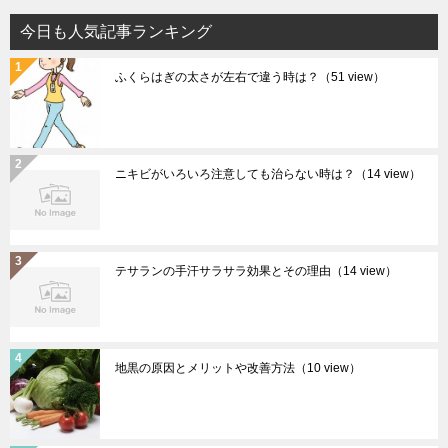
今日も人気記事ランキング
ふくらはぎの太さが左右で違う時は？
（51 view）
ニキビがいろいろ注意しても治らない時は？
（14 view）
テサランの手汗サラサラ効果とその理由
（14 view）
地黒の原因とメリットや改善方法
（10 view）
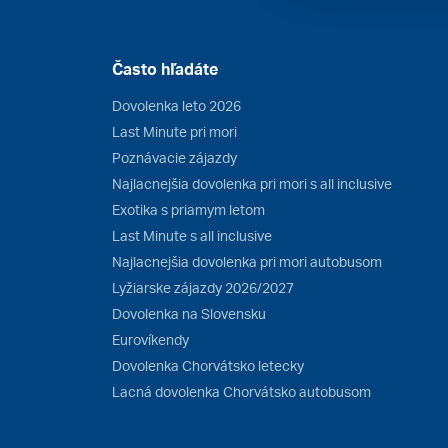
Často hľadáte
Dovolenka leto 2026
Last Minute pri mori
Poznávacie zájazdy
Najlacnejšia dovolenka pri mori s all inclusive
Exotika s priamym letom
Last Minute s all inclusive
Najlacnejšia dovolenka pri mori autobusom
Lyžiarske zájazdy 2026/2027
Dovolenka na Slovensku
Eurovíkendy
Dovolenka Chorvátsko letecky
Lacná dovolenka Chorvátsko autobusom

***

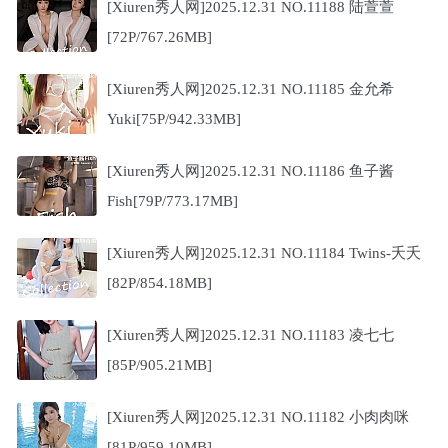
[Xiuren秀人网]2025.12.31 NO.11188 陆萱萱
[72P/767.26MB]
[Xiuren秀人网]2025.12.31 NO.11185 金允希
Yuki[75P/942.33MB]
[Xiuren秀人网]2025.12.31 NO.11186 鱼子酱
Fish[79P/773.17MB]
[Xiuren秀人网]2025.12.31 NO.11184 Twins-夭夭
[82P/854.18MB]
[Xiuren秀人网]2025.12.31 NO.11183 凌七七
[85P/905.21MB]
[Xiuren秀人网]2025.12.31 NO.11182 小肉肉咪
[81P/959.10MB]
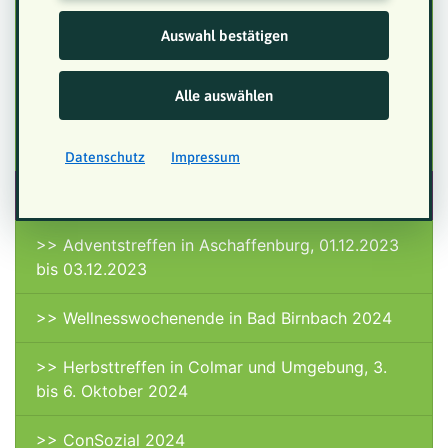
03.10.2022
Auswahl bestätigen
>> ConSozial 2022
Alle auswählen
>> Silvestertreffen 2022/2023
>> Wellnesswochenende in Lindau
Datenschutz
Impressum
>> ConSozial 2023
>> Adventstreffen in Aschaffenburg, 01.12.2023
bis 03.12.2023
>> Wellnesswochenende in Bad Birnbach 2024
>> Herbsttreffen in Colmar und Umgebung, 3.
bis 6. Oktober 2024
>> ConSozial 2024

***

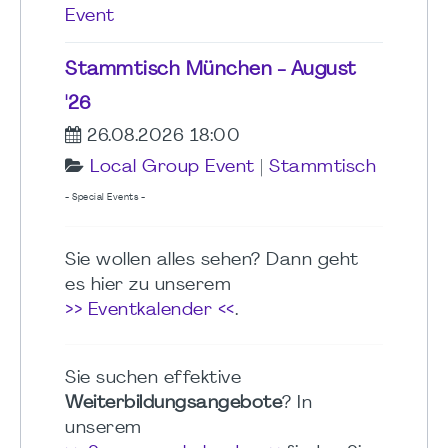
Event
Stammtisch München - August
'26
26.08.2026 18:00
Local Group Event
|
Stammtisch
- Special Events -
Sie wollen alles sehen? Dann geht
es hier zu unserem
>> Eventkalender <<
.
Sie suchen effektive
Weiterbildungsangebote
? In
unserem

***

**PROBLEM REQUIREMENTS:**
Count the lines in the entries above that contain the string "ConSozial", treating uppercase and lowercase as different. Reply with the number alone.

**ANSWER SECTION:**
3